(INFORMATION PROVIDED)

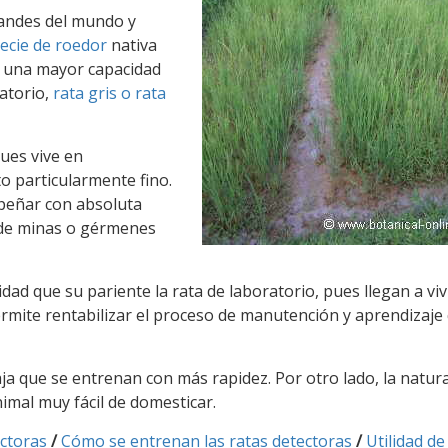
randes del mundo y
ecie de roedor
nativa
ta una mayor capacidad
ratorio,
rata gris o rata
ues vive en
to particularmente fino.
mpeñar con absoluta
n de minas o gérmenes
d que su pariente la rata de laboratorio, pues llegan a viv
ermite rentabilizar el proceso de manutención y aprendizaje
ja que se entrenan con más rapidez. Por otro lado, la natur
imal muy fácil de domesticar.
ectoras
/
Cómo se entrenan las ratas detectoras
/
Utilidad de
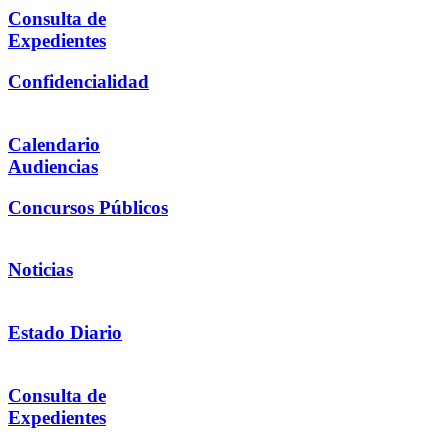
Consulta de
Expedientes
Confidencialidad
Calendario
Audiencias
Concursos Públicos
Noticias
Estado Diario
Consulta de
Expedientes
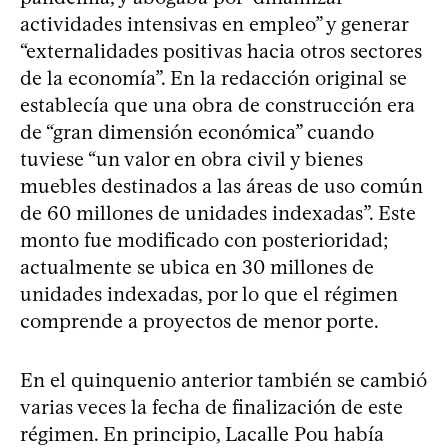
actividades intensivas en empleo” y generar
“externalidades positivas hacia otros sectores
de la economía”. En la redacción original se
establecía que una obra de construcción era
de “gran dimensión económica” cuando
tuviese “un valor en obra civil y bienes
muebles destinados a las áreas de uso común
de 60 millones de unidades indexadas”. Este
monto fue modificado con posterioridad;
actualmente se ubica en 30 millones de
unidades indexadas, por lo que el régimen
comprende a proyectos de menor porte.
En el quinquenio anterior también se cambió
varias veces la fecha de finalización de este
régimen. En principio, Lacalle Pou había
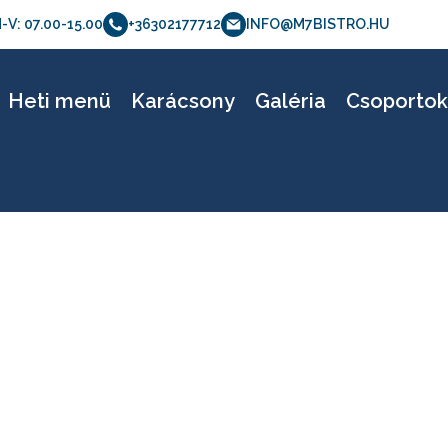
-V: 07.00-15.00
+36302177712
INFO@M7BISTRO.HU
etölthető verzió – 05
Heti menü
Karácsony
Galéria
Csoporto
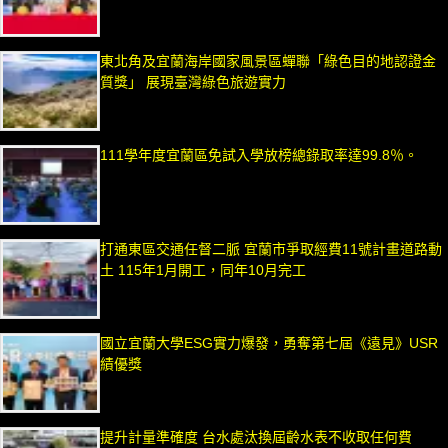
東北角及宜蘭海岸國家風景區蟬聯「綠色目的地認證金
質獎」 展現臺灣綠色旅遊實力
111學年度宜蘭區免試入學放榜總錄取率達99.8％。
打通東區交通任督二脈 宜蘭市爭取經費11號計畫道路動
土 115年1月開工，同年10月完工
國立宜蘭大學ESG實力爆發，勇奪第七屆《遠見》USR
績優獎
提升計量準確度 台水處汰換屆齡水表不收取任何費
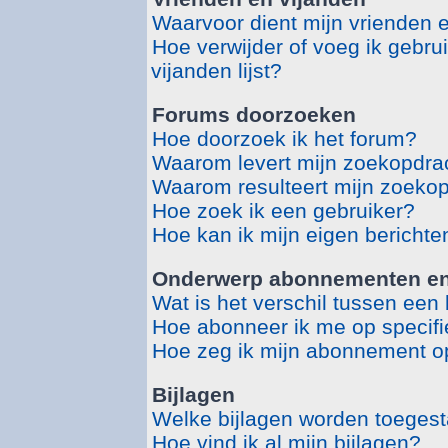
Waarvoor dient mijn vrienden en
Hoe verwijder of voeg ik gebru
vijanden lijst?
Forums doorzoeken
Hoe doorzoek ik het forum?
Waarom levert mijn zoekopdrac
Waarom resulteert mijn zoekop
Hoe zoek ik een gebruiker?
Hoe kan ik mijn eigen bericht
Onderwerp abonnementen en 
Wat is het verschil tussen ee
Hoe abonneer ik me op specif
Hoe zeg ik mijn abonnement o
Bijlagen
Welke bijlagen worden toegest
Hoe vind ik al mijn bijlagen?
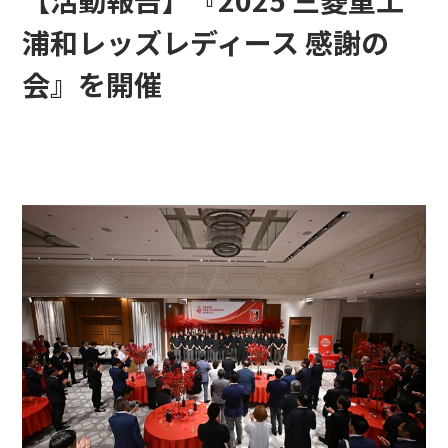
【活動報告】『2025 三菱重工
浦和レッズレディース 感謝の
会』を開催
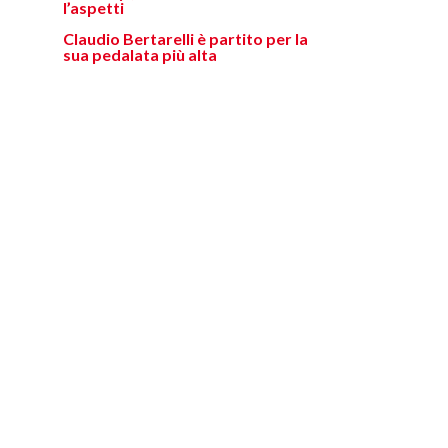
l’aspetti
Claudio Bertarelli è partito per la
sua pedalata più alta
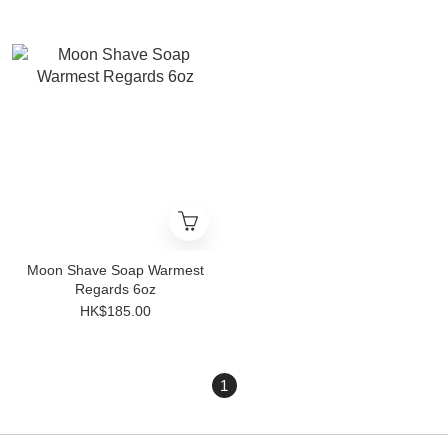
Moon Shave Soap Warmest
Regards 6oz
HK$185.00
1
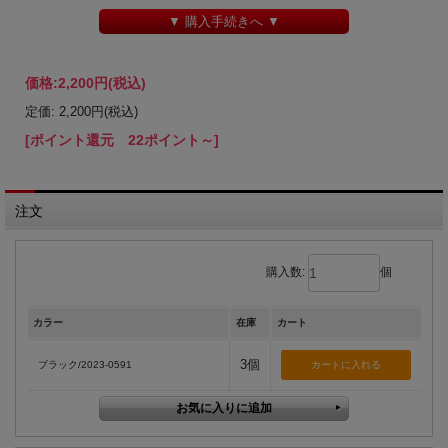
▼ 購入手続きへ ▼
価格:
2,200円
(税込)
定価: 2,200円(税込)
[ポイント還元 22ポイント～]
注文
購入数:
個
カラー
在庫
カート
3個
ブラック/2023-0591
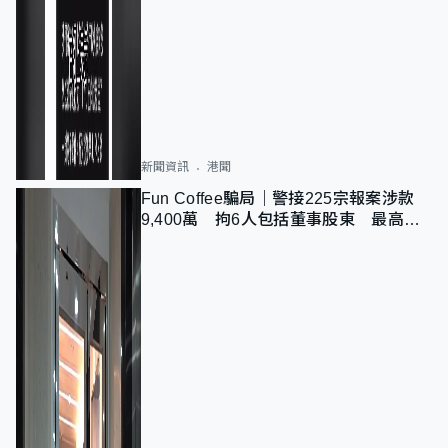
新聞資訊
港聞
Fun Coffee騙局｜警接225宗報案涉款
9,400萬 拘6人包括董事股東 最高金
額一宗涉近千萬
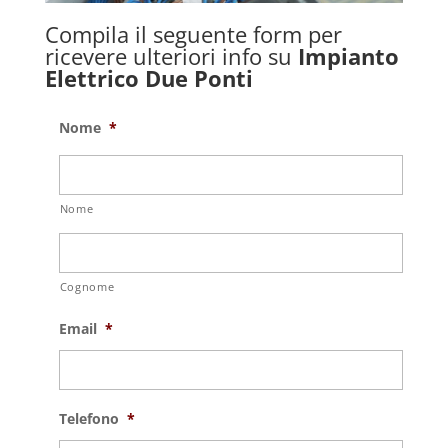
Compila il seguente form per
ricevere ulteriori info su
Impianto
Elettrico Due Ponti
Nome
*
Nome
Cognome
Email
*
Telefono
*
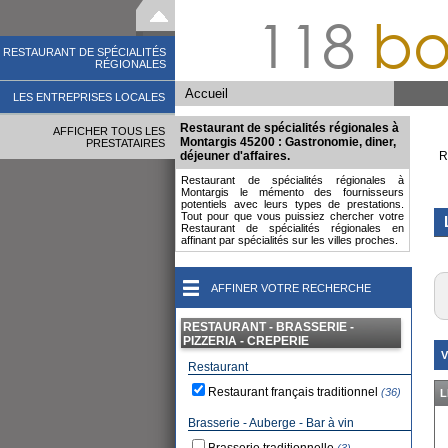
118
bo
RESTAURANT DE SPÉCIALITÉS
RÉGIONALES
Accueil
LES ENTREPRISES LOCALES
Restaurant de spécialités régionales à
AFFICHER TOUS LES
Montargis 45200 : Gastronomie, diner,
PRESTATAIRES
déjeuner d'affaires.
R
Restaurant de spécialités régionales à
Montargis le mémento des fournisseurs
potentiels avec leurs types de prestations.
Tout pour que vous puissiez chercher votre
Restaurant de spécialités régionales en
affinant par spécialités sur les villes proches.
AFFINER VOTRE RECHERCHE
RESTAURANT - BRASSERIE -
PIZZERIA - CREPERIE
V
Restaurant
Restaurant français traditionnel
(36)
L
Brasserie - Auberge - Bar à vin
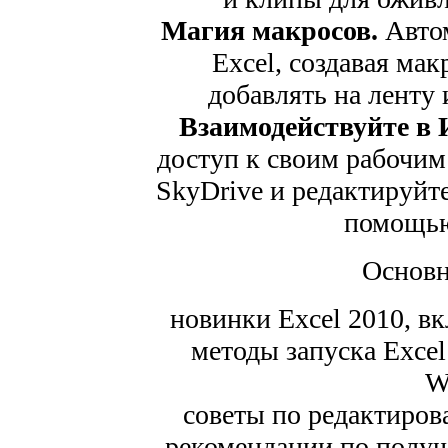
Магия макросов.
Автом
Excel, создавая ма
добавлять на ленту 
Взаимодействуйте в 
доступ к своим рабочи
SkyDrive и редактируйте
помощью
Основн
новинки Excel 2010, вк
методы запуска Excel
W
советы по редактиров
рекомендации по получ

(End INFORMATION PROVIDED)

● **JOB**:
Give back every entry in its exact wording, leaving the pictures out.

● **ANSWER BOX**:
randes del mundo y
ecie de roedor
nativa
ta una mayor capacidad
ratorio,
rata gris o rata
ues vive en
to particularmente fino.
mpeñar con absoluta
n de minas o gérmenes
d que su pariente la rata de laboratorio, pues llegan a viv
ermite rentabilizar el proceso de manutención y aprendizaje
ja que se entrenan con más rapidez. Por otro lado, la natur
imal muy fácil de domesticar.
ectoras
/
Cómo se entrenan las ratas detectoras
/
Utilidad de
Consulta de
Expedientes
Confidencialidad
Calendario
Audiencias
Concursos Públicos
Noticias
Estado Diario
Consulta de
Expedientes
actividades intensivas en empleo” y generar
“externalidades positivas hacia otros sectores
de la economía”. En la redacción original se
establecía que una obra de construcción era
de “gran dimensión económica” cuando
tuviese “un valor en obra civil y bienes
muebles destinados a las áreas de uso común
de 60 millones de unidades indexadas”. Este
monto fue modificado con posterioridad;
actualmente se ubica en 30 millones de
unidades indexadas, por lo que el régimen
comprende a proyectos de menor porte.
En el quinquenio anterior también se cambió
varias veces la fecha de finalización de este
régimen. En principio, Lacalle Pou había
-V: 07.00-15.00
+36302177712
INFO@M7BISTRO.HU
etölthető verzió – 05
Heti menü
Karácsony
Galéria
Csoporto
東北角及宜蘭海岸國家風景區蟬聯「綠色目的地認證金
質獎」 展現臺灣綠色旅遊實力
111學年度宜蘭區免試入學放榜總錄取率達99.8％。
打通東區交通任督二脈 宜蘭市爭取經費11號計畫道路動
土 115年1月開工，同年10月完工
國立宜蘭大學ESG實力爆發，勇奪第七屆《遠見》USR
績優獎
提升計量準確度 台水處汰換屆齡水表不收取任何費
Waarvoor dient mijn vrienden en
Hoe verwijder of voeg ik gebru
vijanden lijst?
Forums doorzoeken
Hoe doorzoek ik het forum?
Waarom levert mijn zoekopdrac
Waarom resulteert mijn zoekop
Hoe zoek ik een gebruiker?
Hoe kan ik mijn eigen bericht
Onderwerp abonnementen en 
Wat is het verschil tussen ee
Hoe abonneer ik me op specif
Hoe zeg ik mijn abonnement o
Bijlagen
Welke bijlagen worden toegest
Hoe vind ik al mijn bijlagen?
【活動報告】『2025 三菱重工
浦和レッズレディース 感謝の
会』を開催
l’aspetti
Claudio Bertarelli è partito per la
sua pedalata più alta
Moon Shave Soap Warmest
Regards 6oz
HK$185.00
1
▼ 購入手続きへ ▼
価格:
2,200円
(税込)
定価: 2,200円(税込)
[ポイント還元 22ポイント～]
注文
購入数:
個
カラー
在庫
カート
3個
ブラック/2023-0591
新聞資訊
港聞
Fun Coffee騙局｜警接225宗報案涉款
9,400萬 拘6人包括董事股東 最高金
額一宗涉近千萬
Compila il seguente form per
ricevere ulteriori info su
Impianto
Elettrico Due Ponti
Nome
*
Nome
Cognome
Email
*
Telefono
*
118
bo
RESTAURANT DE SPÉCIALITÉS
RÉGIONALES
Accueil
LES ENTREPRISES LOCALES
Restaurant de spécialités régionales à
AFFICHER TOUS LES
Montargis 45200 : Gastronomie, diner,
PRESTATAIRES
déjeuner d'affaires.
R
Restaurant de spécialités régionales à
Montargis le mémento des fournisseurs
potentiels avec leurs types de prestations.
Tout pour que vous puissiez chercher votre
Restaurant de spécialités régionales en
affinant par spécialités sur les villes proches.
AFFINER VOTRE RECHERCHE
RESTAURANT - BRASSERIE -
PIZZERIA - CREPERIE
V
Restaurant
Restaurant français traditionnel
(36)
L
Brasserie - Auberge - Bar à vin
Магия макросов.
Автом
Excel, создавая ма
добавлять на ленту 
Взаимодействуйте в 
доступ к своим рабочи
SkyDrive и редактируйте
помощью
Основн
новинки Excel 2010, вк
методы запуска Excel
W
советы по редактиров
рекомендации по получ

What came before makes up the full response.